Provided data:

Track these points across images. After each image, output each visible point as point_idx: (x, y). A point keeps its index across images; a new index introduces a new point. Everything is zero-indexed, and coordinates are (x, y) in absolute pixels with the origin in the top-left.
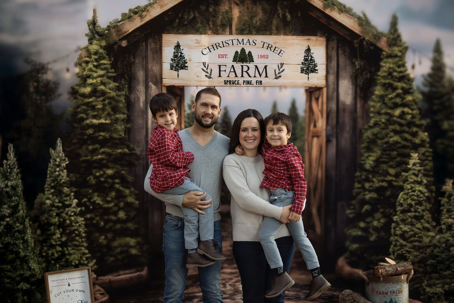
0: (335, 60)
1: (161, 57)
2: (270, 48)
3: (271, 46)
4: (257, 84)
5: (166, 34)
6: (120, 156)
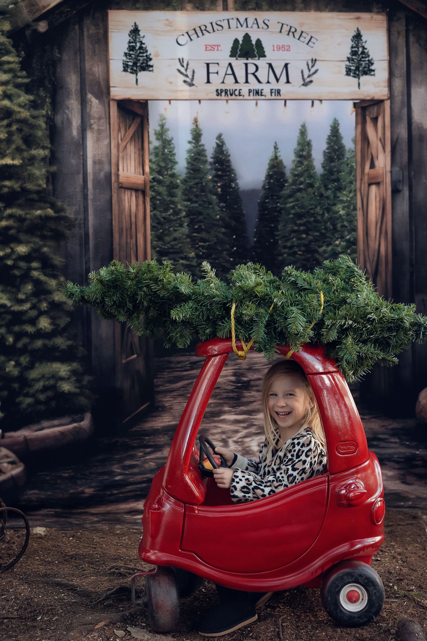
0: (404, 54)
1: (107, 50)
2: (293, 33)
3: (294, 30)
4: (271, 95)
5: (114, 9)
6: (40, 221)
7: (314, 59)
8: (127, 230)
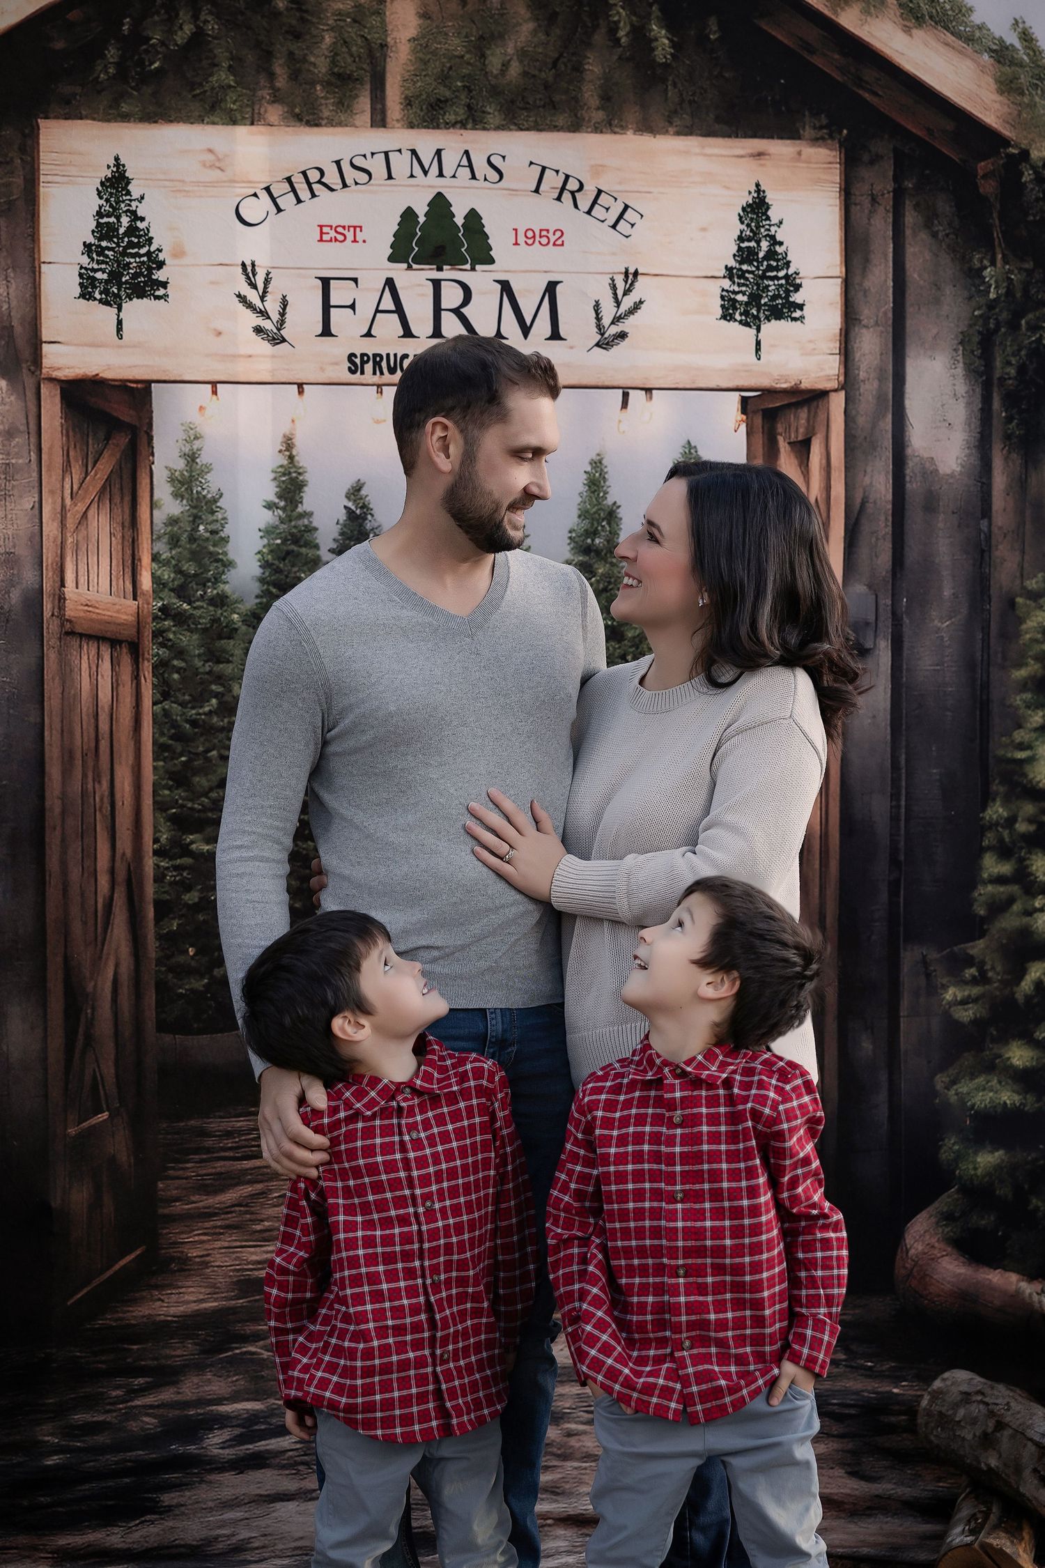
0: (886, 260)
1: (33, 236)
2: (573, 193)
3: (575, 186)
5: (56, 117)
7: (632, 270)
8: (84, 755)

What is needed:
Your copy should hold exactly the lines from the one that contains "1: (161, 57)" through the final line of the data, both ends included, and no pictures.

Response for this exercise:
1: (161, 57)
2: (270, 48)
3: (271, 46)
4: (257, 84)
5: (166, 34)
6: (120, 156)
0: (404, 54)
1: (107, 50)
2: (293, 33)
3: (294, 30)
4: (271, 95)
5: (114, 9)
6: (40, 221)
7: (314, 59)
8: (127, 230)
0: (886, 260)
1: (33, 236)
2: (573, 193)
3: (575, 186)
5: (56, 117)
7: (632, 270)
8: (84, 755)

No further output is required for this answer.